→ DIRECTIONS
State how many lines in the data below contain the string "value". Reply with the number alone.

→ RECORDS PROVIDED
════

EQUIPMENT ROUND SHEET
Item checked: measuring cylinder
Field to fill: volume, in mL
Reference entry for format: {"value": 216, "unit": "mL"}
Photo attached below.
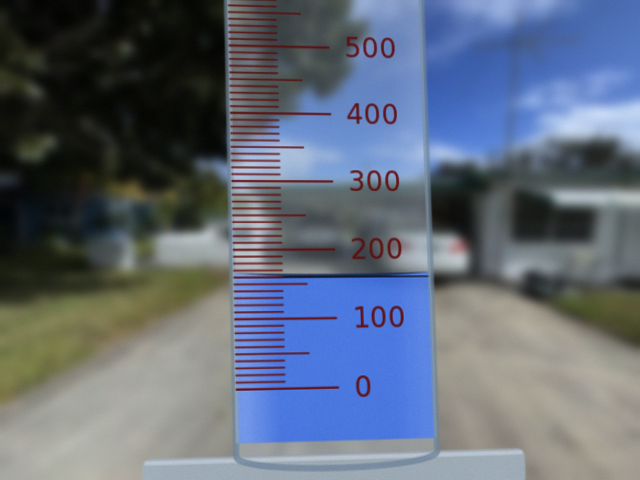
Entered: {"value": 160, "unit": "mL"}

════

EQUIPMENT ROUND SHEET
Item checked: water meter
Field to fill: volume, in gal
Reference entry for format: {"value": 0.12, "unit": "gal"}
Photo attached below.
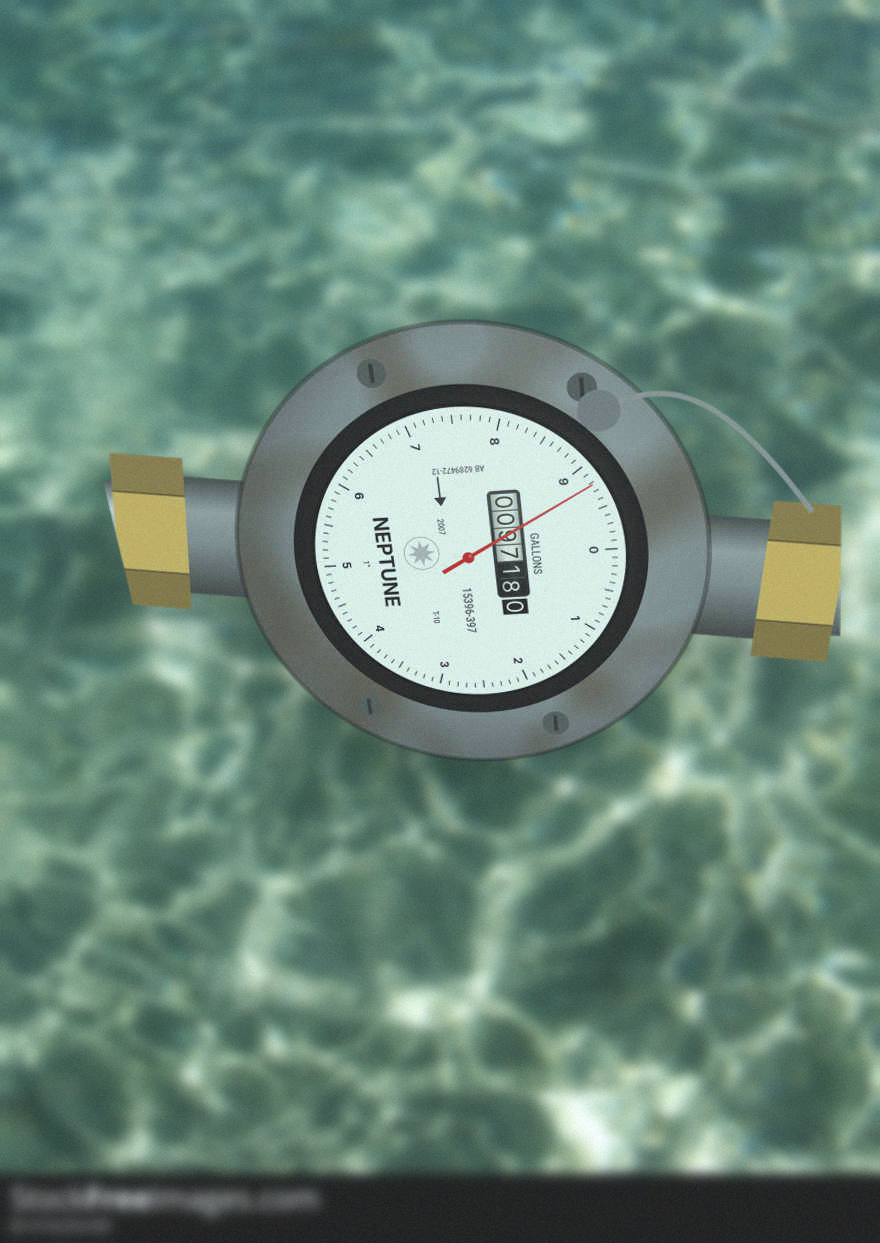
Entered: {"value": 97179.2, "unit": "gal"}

════

→ ANSWER TO THE PROBLEM
4